Although this heavy focus on breathtaking free-running undoubtedly makes for an exciting focus, the downside is that you end up with a ludicrous end sequence where apparently the only way to defeat enemies is to karate kick them three times.
Once you've barrelled through all 14 levels, the temptation to speedrun them again with all your acquired experience remains fairly high, and the presence of online leaderboards and downloadable ghosts adds to the replayability immensely. Better still, being able to play two-player multiplayer on the same machine (taking half the screen each at either end of the iPad) and race each other across any of the unlocked levels is a truly excellent addition. Rivals mode, meanwhile, adds three beautifully abstract environments where players compete to collect the most bags within a time limit.

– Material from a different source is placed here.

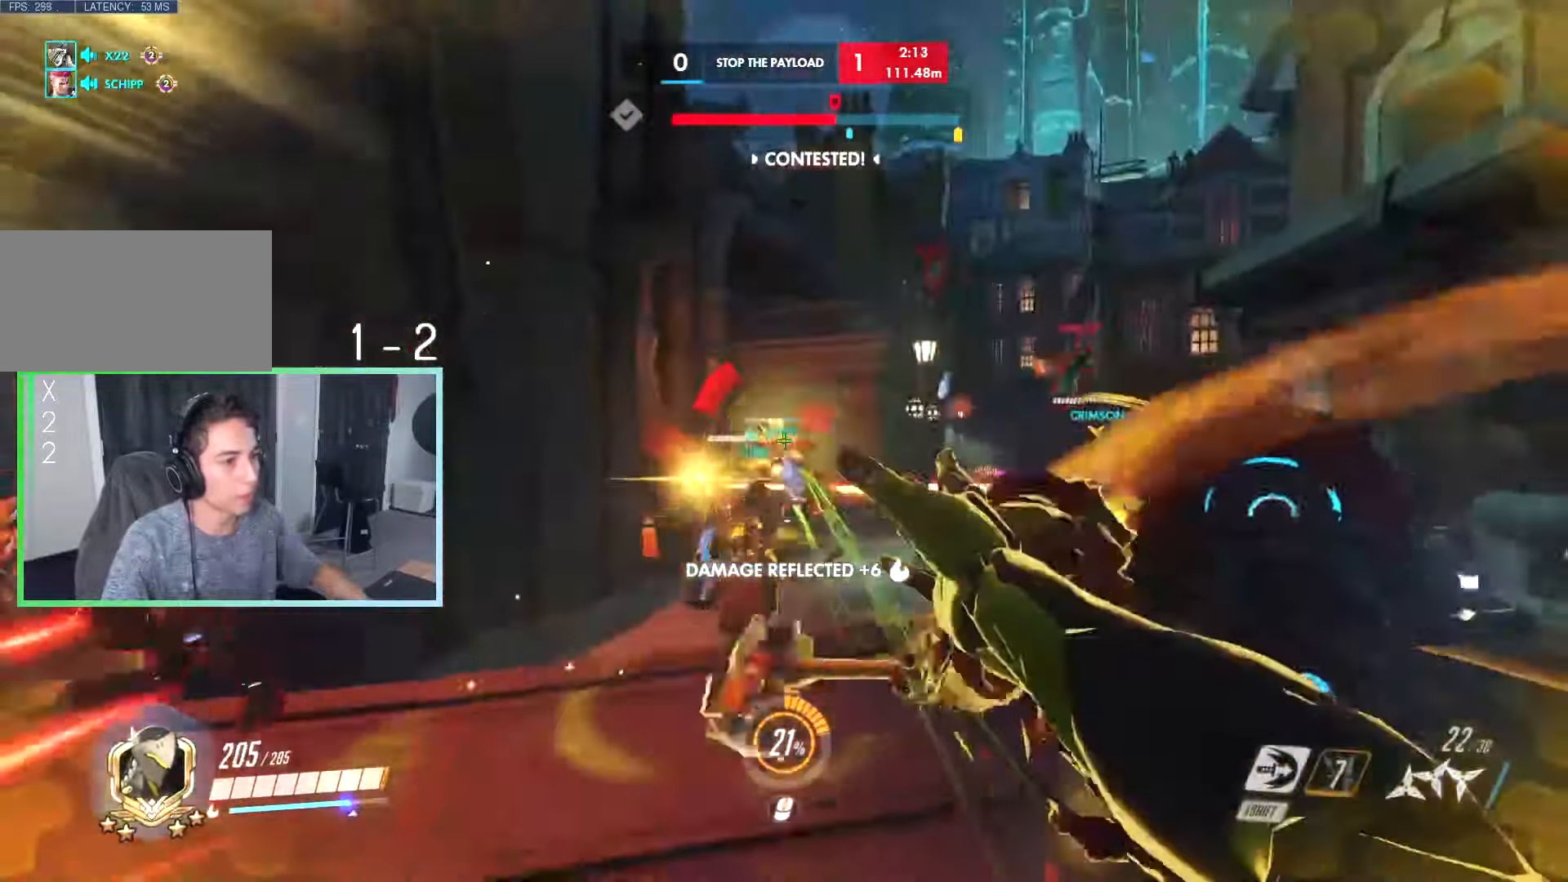
{"keys": ["w"], "events": [[100, "d", "up"], [133, "space", "down"], [167, "space", "up"], [283, "space", "down"], [333, "d", "down"], [367, "space", "up"], [467, "d", "up"]]}
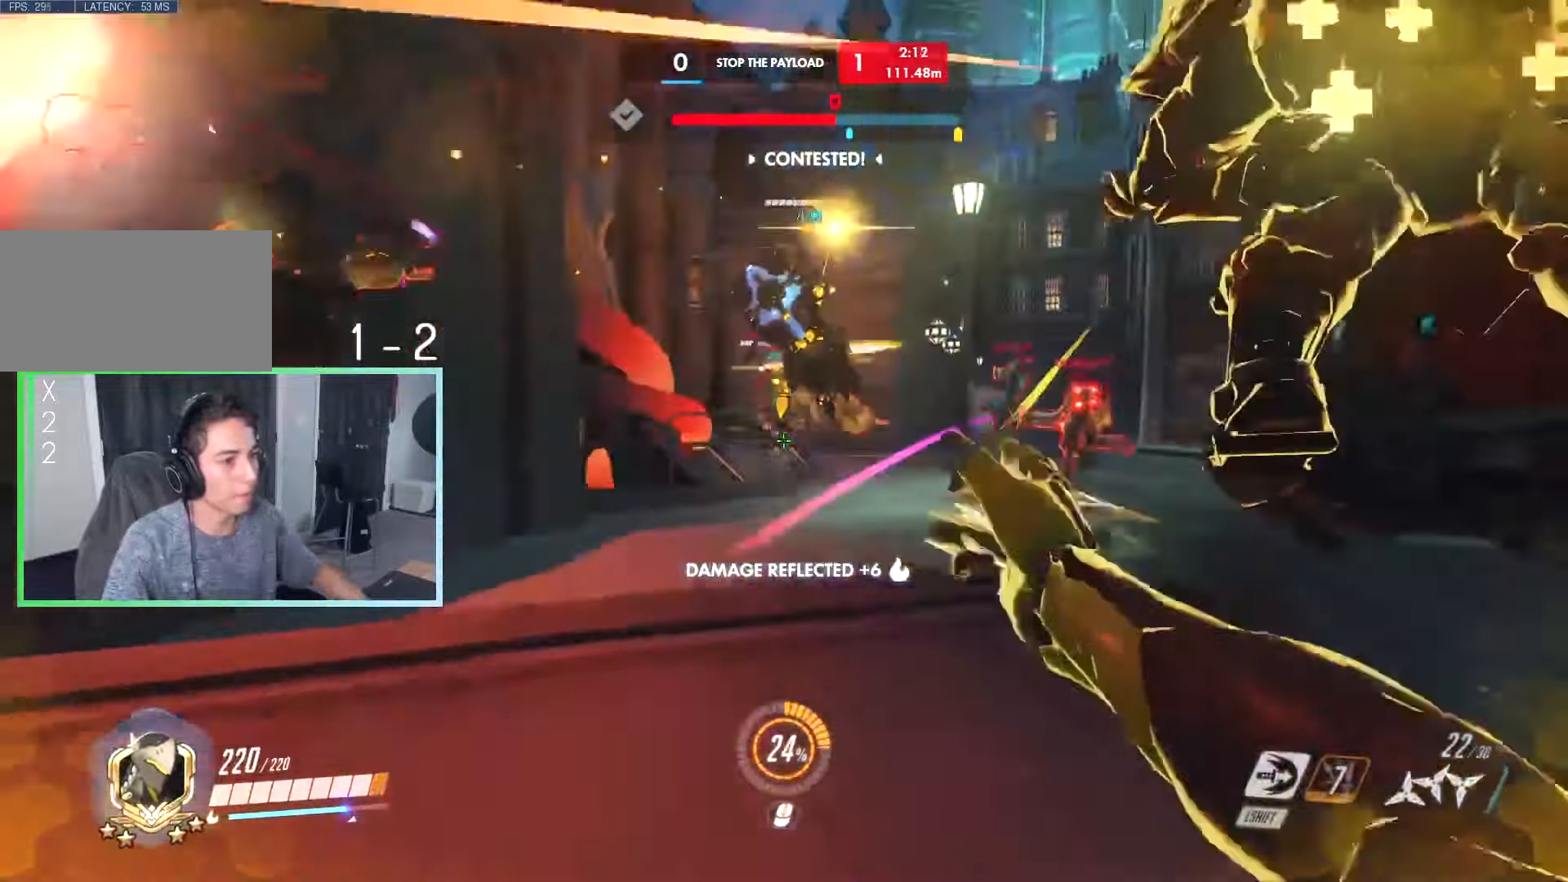
{"keys": ["d", "w"], "events": [[17, "space", "down"], [150, "space", "up"], [383, "shift", "down"], [483, "d", "down"], [483, "shift", "up"]]}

Although its current price tag feels weighty next to what we're used to paying in the App Store, it's worth getting a bit of perspective to quell the notion that £7.49 is somehow overpriced for a game like this. Firstly, at roughly one sixth of the price of a new console game, this is excellent value, and secondly, stood next to some of the other download titles on WiiWare, Xbox Live or PSN, EA is offering a game head and shoulders above the quality threshold offered at a comparative price.
In offering a slick touch-based reinvention of what platformers can offer, Mirror's Edge succeeds brilliantly. While by no means perfect, and a little undernourished in places, it's a game that points to a bright future for the device.